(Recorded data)

********************

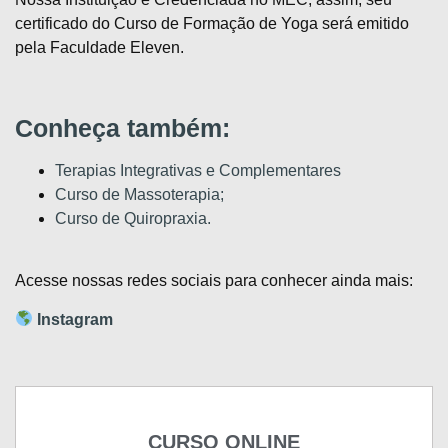
certificado do Curso de Formação de Yoga será emitido
pela Faculdade Eleven.
Conheça também:
Terapias Integrativas e Complementares
Curso de Massoterapia;
Curso de Quiropraxia.
Acesse nossas redes sociais para conhecer ainda mais:
Instagram
CURSO ONLINE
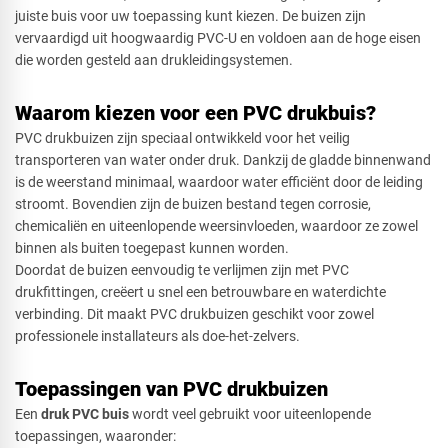
juiste buis voor uw toepassing kunt kiezen. De buizen zijn
vervaardigd uit hoogwaardig PVC-U en voldoen aan de hoge eisen
die worden gesteld aan drukleidingsystemen.
Waarom kiezen voor een PVC drukbuis?
PVC drukbuizen zijn speciaal ontwikkeld voor het veilig
transporteren van water onder druk. Dankzij de gladde binnenwand
is de weerstand minimaal, waardoor water efficiënt door de leiding
stroomt. Bovendien zijn de buizen bestand tegen corrosie,
chemicaliën en uiteenlopende weersinvloeden, waardoor ze zowel
binnen als buiten toegepast kunnen worden.
Doordat de buizen eenvoudig te verlijmen zijn met PVC
drukfittingen, creëert u snel een betrouwbare en waterdichte
verbinding. Dit maakt PVC drukbuizen geschikt voor zowel
professionele installateurs als doe-het-zelvers.
Toepassingen van PVC drukbuizen
Een
druk PVC buis
wordt veel gebruikt voor uiteenlopende
toepassingen, waaronder:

********************

## Required work
Search the data above for the word "drukbuizen" and show every line that has it.

## Result of the exercise
PVC drukbuizen zijn speciaal ontwikkeld voor het veilig
verbinding. Dit maakt PVC drukbuizen geschikt voor zowel
Toepassingen van PVC drukbuizen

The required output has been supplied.